Dihydrofolate Reductase (DHFR) inhibitors drug discovery project

Inhibition of the DHFR enzyme within the parasite disrupts the synthesis of essential folate cofactors, which are ultimately required by the parasite for DNA synthesis. Historically, the DHFR enzyme has been a major molecular target for the treatment of malaria, although point mutations in the enzyme have resulted in the emergence of drug resistance and have limited the clinical success of many older agents such as proguanil, which was originally discovered in the 1960s.

Recent exploration of the structural biology of the DHFR enzyme mutations has revealed that the capability of the DHFR enzyme to mutate is self-limited by the necessity to bind native folate substrates. A maximum of four possible point mutations have been identified and this limited number of mutations provides the opportunity to rationally design, synthesise and assess antimalarial agents, which are active against this validated 'quadruple mutant' target.

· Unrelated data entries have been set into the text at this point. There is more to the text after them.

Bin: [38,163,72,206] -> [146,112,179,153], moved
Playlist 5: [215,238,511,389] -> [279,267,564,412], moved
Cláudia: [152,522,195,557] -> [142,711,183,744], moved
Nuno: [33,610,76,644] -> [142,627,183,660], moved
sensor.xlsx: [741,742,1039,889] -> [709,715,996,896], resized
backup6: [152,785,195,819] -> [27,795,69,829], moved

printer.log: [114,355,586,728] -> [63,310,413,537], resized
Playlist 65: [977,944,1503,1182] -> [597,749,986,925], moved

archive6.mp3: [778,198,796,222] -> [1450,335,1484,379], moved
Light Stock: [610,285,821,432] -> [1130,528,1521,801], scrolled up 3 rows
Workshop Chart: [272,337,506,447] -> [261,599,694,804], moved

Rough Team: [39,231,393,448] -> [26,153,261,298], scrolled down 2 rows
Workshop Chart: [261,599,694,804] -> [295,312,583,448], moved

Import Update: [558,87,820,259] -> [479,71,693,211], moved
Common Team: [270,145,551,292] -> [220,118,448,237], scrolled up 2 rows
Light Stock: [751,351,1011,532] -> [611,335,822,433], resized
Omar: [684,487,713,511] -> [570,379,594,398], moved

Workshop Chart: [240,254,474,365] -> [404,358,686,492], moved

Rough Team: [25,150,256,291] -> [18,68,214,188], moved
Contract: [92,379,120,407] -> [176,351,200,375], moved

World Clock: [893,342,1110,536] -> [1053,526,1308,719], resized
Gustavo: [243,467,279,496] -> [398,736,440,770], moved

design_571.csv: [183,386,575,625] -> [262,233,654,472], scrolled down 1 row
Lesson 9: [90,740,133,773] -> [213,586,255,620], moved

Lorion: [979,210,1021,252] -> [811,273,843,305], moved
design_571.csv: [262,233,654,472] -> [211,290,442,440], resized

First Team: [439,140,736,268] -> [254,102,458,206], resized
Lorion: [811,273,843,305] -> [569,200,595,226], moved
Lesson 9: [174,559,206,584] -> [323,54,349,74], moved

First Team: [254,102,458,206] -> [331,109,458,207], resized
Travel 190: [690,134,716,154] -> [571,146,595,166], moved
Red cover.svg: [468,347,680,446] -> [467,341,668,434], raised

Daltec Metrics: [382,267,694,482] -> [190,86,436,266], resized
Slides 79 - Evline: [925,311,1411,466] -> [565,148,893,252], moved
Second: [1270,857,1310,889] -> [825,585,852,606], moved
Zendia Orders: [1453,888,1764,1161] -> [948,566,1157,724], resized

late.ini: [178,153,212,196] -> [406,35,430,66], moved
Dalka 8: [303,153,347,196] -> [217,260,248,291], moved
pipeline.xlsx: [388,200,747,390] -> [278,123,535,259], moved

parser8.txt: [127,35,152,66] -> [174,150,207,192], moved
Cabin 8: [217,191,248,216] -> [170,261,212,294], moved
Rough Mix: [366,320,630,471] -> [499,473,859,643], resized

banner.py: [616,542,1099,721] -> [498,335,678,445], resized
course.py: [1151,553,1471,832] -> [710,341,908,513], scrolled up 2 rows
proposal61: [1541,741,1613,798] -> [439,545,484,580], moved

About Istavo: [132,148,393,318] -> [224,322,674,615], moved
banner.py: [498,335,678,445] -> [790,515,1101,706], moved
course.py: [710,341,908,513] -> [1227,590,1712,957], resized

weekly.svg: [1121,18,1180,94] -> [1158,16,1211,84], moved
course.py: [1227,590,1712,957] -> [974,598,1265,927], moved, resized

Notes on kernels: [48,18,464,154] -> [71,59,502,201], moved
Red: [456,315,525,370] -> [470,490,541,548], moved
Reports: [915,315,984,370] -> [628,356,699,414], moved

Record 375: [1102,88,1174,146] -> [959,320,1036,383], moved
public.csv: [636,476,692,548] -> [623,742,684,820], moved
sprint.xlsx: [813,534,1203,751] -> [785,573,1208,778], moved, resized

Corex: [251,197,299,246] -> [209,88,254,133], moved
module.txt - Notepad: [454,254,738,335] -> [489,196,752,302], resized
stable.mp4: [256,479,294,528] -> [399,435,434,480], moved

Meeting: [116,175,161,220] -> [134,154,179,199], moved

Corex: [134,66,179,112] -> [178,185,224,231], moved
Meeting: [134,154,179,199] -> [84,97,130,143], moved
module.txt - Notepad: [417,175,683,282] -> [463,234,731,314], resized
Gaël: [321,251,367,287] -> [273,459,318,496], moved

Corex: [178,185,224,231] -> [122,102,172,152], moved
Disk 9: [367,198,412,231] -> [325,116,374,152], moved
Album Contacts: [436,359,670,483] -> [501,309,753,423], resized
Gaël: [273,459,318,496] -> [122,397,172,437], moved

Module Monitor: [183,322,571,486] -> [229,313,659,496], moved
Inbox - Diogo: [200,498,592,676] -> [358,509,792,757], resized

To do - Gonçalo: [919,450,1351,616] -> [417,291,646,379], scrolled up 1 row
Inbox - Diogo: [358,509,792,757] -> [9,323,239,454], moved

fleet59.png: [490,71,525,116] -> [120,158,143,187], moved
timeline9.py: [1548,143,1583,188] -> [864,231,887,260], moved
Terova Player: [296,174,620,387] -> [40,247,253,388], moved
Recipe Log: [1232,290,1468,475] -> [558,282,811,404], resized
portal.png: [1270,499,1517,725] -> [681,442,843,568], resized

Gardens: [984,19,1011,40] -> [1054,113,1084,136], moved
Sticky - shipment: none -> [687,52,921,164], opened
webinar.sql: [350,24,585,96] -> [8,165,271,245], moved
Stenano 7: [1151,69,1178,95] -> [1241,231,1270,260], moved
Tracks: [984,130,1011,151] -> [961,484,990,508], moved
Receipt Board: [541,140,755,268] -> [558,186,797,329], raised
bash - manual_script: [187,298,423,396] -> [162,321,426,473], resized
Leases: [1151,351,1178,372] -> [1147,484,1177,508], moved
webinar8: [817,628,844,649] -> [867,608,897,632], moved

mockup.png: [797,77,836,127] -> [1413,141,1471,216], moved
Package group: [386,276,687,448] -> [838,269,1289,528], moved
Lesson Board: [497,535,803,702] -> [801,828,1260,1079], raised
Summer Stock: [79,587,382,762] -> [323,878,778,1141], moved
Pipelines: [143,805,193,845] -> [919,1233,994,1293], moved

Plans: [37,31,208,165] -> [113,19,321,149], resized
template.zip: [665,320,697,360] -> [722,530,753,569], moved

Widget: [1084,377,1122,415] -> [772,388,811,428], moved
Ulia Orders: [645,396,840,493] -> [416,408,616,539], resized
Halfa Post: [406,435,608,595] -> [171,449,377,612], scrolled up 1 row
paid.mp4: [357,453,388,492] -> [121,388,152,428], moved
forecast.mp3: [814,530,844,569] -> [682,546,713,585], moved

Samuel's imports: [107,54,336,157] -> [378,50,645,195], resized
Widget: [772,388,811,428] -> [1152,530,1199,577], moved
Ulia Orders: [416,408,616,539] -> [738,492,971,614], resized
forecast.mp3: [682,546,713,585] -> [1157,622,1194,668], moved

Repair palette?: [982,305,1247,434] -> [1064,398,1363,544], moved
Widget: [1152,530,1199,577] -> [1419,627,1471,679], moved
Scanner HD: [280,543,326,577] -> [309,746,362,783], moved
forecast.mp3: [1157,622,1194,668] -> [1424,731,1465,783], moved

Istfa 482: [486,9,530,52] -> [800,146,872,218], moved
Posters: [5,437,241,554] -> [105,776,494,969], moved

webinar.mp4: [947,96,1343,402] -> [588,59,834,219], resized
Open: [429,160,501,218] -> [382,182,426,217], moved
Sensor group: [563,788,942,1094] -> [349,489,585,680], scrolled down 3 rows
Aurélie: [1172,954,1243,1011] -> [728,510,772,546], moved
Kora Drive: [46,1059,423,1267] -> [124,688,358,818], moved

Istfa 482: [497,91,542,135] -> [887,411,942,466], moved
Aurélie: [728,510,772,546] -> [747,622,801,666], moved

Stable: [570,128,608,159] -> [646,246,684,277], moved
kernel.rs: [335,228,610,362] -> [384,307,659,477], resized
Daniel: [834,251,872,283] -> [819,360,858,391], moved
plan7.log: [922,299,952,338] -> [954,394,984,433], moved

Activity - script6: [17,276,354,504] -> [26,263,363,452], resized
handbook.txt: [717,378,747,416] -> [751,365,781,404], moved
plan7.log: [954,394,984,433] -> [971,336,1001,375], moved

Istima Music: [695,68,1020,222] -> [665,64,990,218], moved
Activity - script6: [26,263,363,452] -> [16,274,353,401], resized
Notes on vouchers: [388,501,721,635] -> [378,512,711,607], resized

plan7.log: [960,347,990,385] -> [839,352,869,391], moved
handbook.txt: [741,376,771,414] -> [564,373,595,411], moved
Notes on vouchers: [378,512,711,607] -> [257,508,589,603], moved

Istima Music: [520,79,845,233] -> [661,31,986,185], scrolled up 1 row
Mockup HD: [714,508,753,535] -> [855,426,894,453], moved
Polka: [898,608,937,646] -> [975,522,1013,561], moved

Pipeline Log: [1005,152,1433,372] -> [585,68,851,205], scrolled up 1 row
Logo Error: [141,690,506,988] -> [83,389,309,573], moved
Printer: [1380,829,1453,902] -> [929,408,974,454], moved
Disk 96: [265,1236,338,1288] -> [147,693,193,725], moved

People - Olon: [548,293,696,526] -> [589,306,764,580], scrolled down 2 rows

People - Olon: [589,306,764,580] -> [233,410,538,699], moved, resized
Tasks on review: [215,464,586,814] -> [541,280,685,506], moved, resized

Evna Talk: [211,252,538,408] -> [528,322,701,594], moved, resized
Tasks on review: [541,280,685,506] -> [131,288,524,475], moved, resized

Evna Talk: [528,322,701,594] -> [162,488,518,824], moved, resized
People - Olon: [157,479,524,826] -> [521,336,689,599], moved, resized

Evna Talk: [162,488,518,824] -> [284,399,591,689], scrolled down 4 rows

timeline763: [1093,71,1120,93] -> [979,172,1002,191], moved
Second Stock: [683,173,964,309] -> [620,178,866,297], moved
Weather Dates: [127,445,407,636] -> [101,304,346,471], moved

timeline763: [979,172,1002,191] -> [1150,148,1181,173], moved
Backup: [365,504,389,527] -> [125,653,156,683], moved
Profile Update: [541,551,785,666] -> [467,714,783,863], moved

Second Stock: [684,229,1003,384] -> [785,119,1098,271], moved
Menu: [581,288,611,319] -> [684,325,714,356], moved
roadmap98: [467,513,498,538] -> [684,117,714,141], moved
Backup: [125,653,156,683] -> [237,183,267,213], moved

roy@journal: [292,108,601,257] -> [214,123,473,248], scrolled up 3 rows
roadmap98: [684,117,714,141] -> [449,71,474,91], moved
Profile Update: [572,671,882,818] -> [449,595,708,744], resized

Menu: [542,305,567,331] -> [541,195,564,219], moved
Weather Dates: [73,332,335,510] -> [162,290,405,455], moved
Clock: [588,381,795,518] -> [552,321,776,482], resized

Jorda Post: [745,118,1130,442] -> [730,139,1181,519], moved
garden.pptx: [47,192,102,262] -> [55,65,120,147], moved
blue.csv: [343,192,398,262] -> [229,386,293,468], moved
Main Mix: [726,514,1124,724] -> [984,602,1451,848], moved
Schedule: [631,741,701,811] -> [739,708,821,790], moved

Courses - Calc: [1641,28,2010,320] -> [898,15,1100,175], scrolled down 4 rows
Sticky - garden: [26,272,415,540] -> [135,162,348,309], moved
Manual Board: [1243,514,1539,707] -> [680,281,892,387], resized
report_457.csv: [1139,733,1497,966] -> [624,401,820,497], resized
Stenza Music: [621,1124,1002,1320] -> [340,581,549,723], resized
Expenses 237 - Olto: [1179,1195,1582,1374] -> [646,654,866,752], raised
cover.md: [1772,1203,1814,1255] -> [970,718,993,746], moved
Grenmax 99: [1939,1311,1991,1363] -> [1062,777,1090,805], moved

An integrated screening approach has been adopted for the iterative assessment and optimisation of orally active DHFR inhibitors and draws upon international expertise. The project partners for this discovery project are BIOTEC at the Thailand National Science and Technology Development Agency (synthetic chemistry, structural biology and in vitro testing), the London School of Hygiene and Tropical Medicine (in vitro / in vivo biological evaluation) and CDCO / Monash University (ADME and lead optimisation).

The initial steps for the project were to identify the ADME limitations for early lead compounds and to overcome these issues through structural modification of the chemical scaffold.